La concreta attività e i risultati della TRC sono stati inevitabilmente oggetto di critiche anche feroci (alcuni bianchi l’hanno ritenuta poco più di una pagliacciata) o amare (molti neri ritennero che le amnistie concesse siano state troppe e non sempre giustificate). Tuttavia, al netto della prudenza e dell’equilibrio sempre necessari quando si esamina un’esperienza umana, le idee alla base dell’istituzione e dell’operato della TRC esercitano su di me un fascino notevole e mi hanno sempre suscitato un sentimento di grande rispetto.

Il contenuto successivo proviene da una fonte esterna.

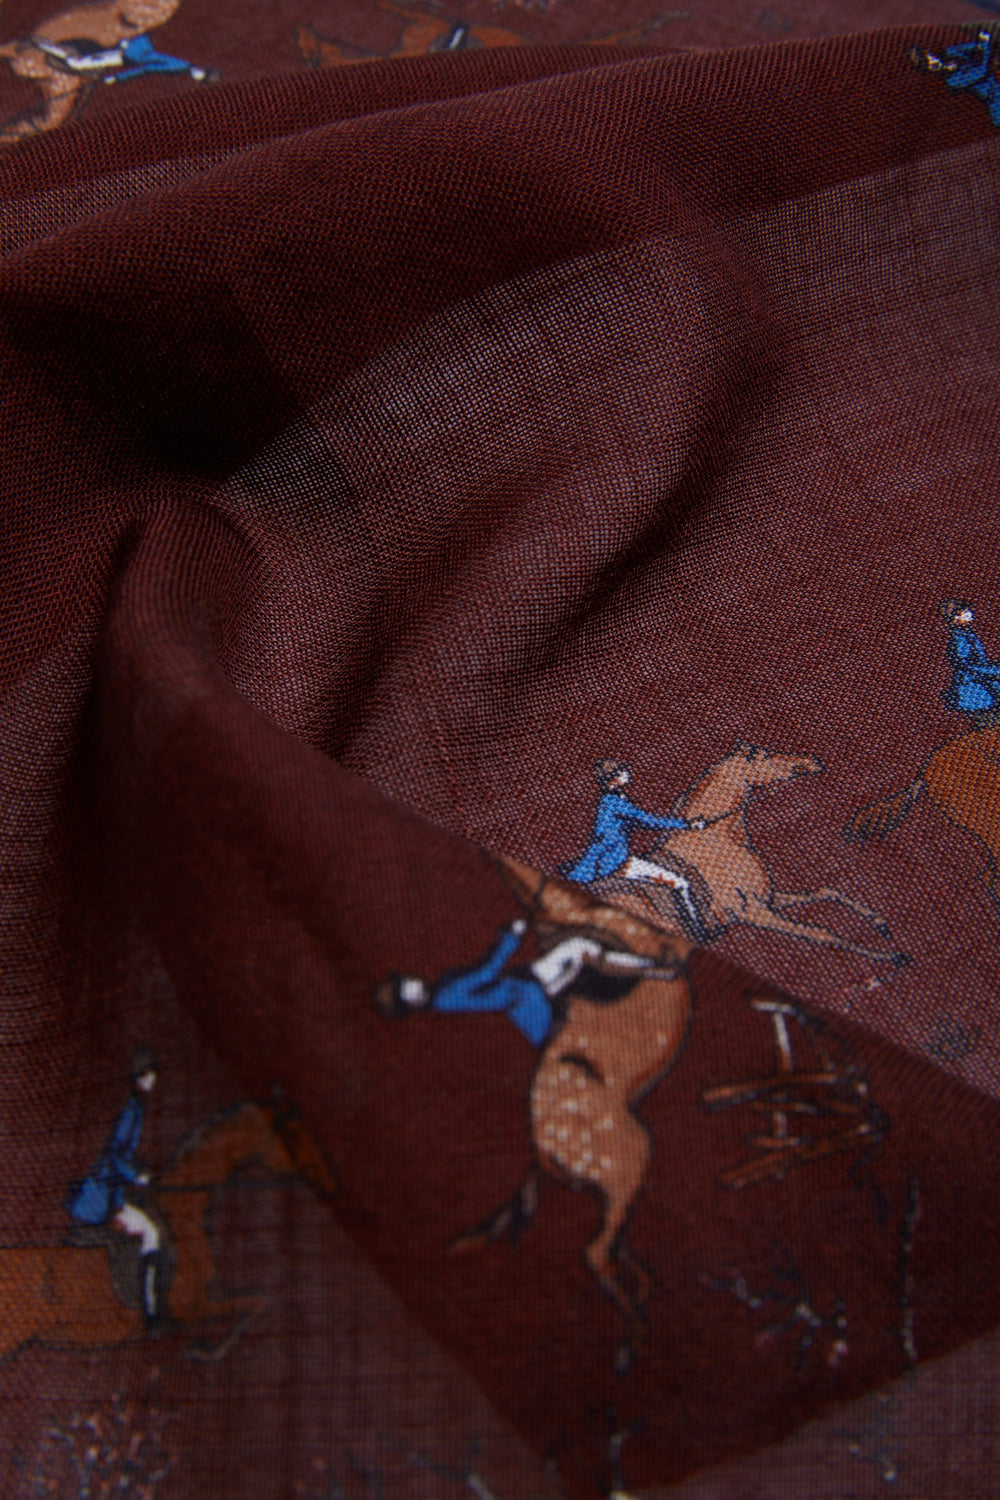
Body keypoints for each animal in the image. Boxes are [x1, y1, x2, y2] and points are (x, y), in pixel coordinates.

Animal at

In questi giorni di dibattito politico post-elettorale in vista della formazione del nuovo governo, perciò, è stato quasi con la sensazione di mescolare il sacro col profano che tante dichiarazioni dei nostri politici mi hanno fatto pensare alla Commissione stessa. O meglio, mi hanno fatto pensare a come i nostri esponenti politici stiano seguendo una strada diversa, per non dire opposta, a quella indicata alla TRC dalla sua legge istitutiva.
L’Italia è un paese in grande difficoltà sociale ed economica, lo Stato versa in condizioni gravi. Tutto ciò non nasce dal nulla e, soprattutto, è dovuto (anche) alle persone che negli anni fino a qui hanno concretamente gestito le nostre istituzioni politiche e amministrative. Quelle stesse persone ci parlano oggi di futuro e di programmi in otto, dieci e quanti mai altri punti. Il passato per loro sembra non esistere e non è ancora accaduto, perlomeno a me, di ascoltare un’ammissione piena delle proprie responsabilità. Se l’ascoltassimo potremmo, forse e con prudenza, concedere nuova fiducia ai vecchi politici e ai loro partiti. Invece, ciò non è ancora accaduto e, per quel che posso ritenere ascoltando i discorsi di questi giorni, non accadrà. E poco mi incoraggiano a essere meno pessimista le iniziative oggi spacciate per azione incisiva contro gli sprechi della politica. In assenza di un’ammissione leale delle proprie responsabilità, infatti, mi sento autorizzato a non vedere un’azione coerente e convinta là dove c’è uso del bilancino del farmacista per dimensionare al minimo indispensabile le misure da concedere al cosiddetto Paese reale per permettere di rimanere in sella a coloro che hanno fatto impantanare il cavallo.